Will Pakistan Close NATO’s Supply Routes into Afghanistan? Mattis Plays Down Possibility
U.S. Defense Secretary Jim Mattis played down the prospect that Pakistan might close NATO’s supply routes into Afghanistan after the Trump administration said it would suspend military aid to Islamabad.
Alliance forces rely on Pakistani roads to haul supplies to landlocked Afghanistan. Pakistan closed them once before, after a 2011 U.S. airstrike killed two dozen of its soldiers.
“No, I’m not concerned,” Mattis told reporters on Friday at the Pentagon when asked about the prospect of Pakistan shutting down what the military calls Ground Lines of Communication, or GLOCs.
The Trump administration on Thursday announced its intention to suspend an estimated $1 billion in military aid to Pakistan due to years of “lies & deceit.” Pakistan’s Foreign Minister Khawaja Asif retorted that the U.S. was “a friend who always betrays.”
Mattis said Friday he has not seen any indication from Islamabad that it would shut military supply routes.

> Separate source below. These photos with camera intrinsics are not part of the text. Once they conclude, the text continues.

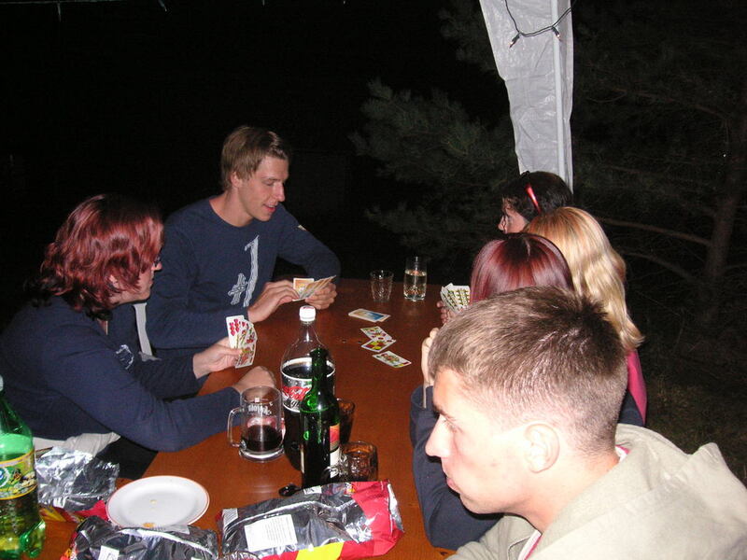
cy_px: 280
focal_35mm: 37
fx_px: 798
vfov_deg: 38.7
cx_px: 374
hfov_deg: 50.1
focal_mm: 6.1
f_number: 2.8
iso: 160
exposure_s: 1/45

Military leaders from the U.S. and Pakistan are still talking to one another, he said, citing a Thursday conversation between Gen. Joseph Votel, the head of U.S. Central Command, and Gen. Qamar Javed Bajwa, chief of the Pakistan Army staff.
“Obviously, we’ll continue talking with one another as we are at all times,” Mattis said. “We’ll continue to coordinate this...this is going to take time.”
If the overland routes are closed, the U.S. would need to haul supplies in by cargo plane, a much more costly method. In 2008, NATO established a mix of ground and sea routes called the Northern Distribution Network, which ran through Russia and other countries.
U.S. officials have previously said that the United States pays Pakistan between $1,500 to $1,800 for each truck that travels between the port in Karachi and Afghanistan. In 2012, when there were far more NATO forces in Afghanistan, that totaled about $1 million per day.